Fehler schnell korrigieren

Archivartikel

Zwar ist die Zahl der Kita-Plätze zuletzt knapp geworden in Viernheim. Wegen der gestiegenen Geburtenzahlen mussten provisorische Lösungen her, Neu- und Umbauprojekte angestoßen werden. Doch grundsätzlich gilt: Betreuung wird in Viernheim großgeschrieben. Dafür steht als Person Bürgermeister Matthias Baaß. Und das zeigt geradezu exemplarisch das bislang gültige faire und an den sozialen Verhältnissen der Viernheimer Familien ausgerichtete Rabattsystem.

Parallel zur Beitragsbefreiung für den Regelplatz in der Kita hat Viernheim genau diese Errungenschaft in Teilen fallen gelassen. Die Stadt erklärte dies damals damit, dass die Freistellung den Eltern mehr Entlastung bringe als die bisherige Geschwisterermäßigung. Fakt ist hingegen, dass etliche Erziehungsberechtigte nun deutlich mehr bezahlen müssen als zuvor. Das Ansinnen der hessischen Landesregierung – Eltern zu entlasten und die Vereinbarkeit von Beruf und Familie zu fördern – führt die Kommune somit ad absurdum.

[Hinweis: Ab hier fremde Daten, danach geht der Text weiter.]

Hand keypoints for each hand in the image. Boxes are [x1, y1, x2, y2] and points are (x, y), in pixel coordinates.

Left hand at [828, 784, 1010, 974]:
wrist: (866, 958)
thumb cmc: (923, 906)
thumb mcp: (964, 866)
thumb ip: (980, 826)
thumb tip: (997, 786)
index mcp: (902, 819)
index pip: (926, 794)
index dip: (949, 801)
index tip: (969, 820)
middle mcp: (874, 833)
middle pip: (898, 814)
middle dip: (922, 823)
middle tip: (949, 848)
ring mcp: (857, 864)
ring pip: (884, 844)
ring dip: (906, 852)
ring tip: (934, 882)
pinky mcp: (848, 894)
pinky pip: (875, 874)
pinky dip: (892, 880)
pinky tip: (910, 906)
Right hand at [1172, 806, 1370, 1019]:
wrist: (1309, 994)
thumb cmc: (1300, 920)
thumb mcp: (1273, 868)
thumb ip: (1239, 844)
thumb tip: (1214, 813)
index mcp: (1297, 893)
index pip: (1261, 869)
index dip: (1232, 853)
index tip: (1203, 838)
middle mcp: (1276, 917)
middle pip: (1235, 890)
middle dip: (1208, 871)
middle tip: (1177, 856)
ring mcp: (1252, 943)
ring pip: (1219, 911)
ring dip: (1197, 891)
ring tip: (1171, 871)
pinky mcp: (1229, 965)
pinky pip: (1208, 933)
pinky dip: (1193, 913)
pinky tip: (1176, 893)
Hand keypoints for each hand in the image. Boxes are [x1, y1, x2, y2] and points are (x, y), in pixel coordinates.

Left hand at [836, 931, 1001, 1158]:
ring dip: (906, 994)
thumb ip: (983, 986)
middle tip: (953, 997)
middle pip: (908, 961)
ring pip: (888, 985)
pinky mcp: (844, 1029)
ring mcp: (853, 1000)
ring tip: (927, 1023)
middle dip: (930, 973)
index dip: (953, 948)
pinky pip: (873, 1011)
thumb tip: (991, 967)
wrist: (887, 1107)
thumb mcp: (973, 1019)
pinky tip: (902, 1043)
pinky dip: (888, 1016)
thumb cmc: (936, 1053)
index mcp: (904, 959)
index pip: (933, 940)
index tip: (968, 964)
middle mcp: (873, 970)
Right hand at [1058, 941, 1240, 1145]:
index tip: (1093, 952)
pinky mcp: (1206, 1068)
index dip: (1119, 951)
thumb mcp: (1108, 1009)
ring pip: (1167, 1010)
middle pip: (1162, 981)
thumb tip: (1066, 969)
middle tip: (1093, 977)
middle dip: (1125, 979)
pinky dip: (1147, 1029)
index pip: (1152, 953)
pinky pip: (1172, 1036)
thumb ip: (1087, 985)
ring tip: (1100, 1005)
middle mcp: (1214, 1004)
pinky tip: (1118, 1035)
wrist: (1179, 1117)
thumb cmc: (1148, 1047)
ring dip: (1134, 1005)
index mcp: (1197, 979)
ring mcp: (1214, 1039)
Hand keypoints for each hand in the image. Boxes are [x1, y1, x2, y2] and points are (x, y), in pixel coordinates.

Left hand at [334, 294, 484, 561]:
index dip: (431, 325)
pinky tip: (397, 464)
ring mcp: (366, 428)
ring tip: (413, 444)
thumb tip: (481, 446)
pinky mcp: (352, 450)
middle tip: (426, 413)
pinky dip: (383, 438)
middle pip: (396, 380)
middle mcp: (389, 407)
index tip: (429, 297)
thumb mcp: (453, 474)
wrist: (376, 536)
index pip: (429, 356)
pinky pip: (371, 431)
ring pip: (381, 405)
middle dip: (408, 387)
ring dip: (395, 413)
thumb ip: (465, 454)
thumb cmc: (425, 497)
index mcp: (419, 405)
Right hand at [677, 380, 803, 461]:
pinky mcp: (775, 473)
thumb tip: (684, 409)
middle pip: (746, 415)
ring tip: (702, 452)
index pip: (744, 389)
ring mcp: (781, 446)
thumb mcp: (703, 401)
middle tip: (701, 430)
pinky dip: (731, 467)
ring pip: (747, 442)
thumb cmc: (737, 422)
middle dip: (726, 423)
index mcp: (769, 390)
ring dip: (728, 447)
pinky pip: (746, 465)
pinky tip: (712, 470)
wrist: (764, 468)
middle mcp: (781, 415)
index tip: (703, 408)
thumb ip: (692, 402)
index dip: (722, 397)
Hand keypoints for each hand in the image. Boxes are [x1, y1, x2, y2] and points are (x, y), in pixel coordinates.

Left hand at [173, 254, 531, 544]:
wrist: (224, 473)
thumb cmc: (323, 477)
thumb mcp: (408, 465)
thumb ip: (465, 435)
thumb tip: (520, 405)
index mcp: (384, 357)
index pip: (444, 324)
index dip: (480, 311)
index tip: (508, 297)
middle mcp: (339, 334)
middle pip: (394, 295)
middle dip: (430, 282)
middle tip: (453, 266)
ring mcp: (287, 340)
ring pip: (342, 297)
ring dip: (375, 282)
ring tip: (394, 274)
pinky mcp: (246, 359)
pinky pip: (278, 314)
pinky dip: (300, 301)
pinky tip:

Wenn ein Großteil der Stadtverordneten nun zugibt, den Fehler im Gebührensystem nicht gleich erkannt zu haben, ist dies löblich – weil eher ungewöhnlich. Dieses Versäumnis schnell zu korrigieren, ist allerdings auch eine Selbstverständlichkeit. Die Viernheimer SPD und ihr Bürgermeister sollten dabei mitziehen. Sonst müssen sie sich den Vorwurf gefallen lassen, auf dem Rücken der Eltern Wahlkampf zu betreiben. Denn ganz unmissverständlich haben die Sozialdemokraten in einer Presseerklärung zum Thema auf die Landtagswahl am 28. Oktober hingewiesen – und ihren Plan, die Gebühren für Eltern komplett abzuschaffen.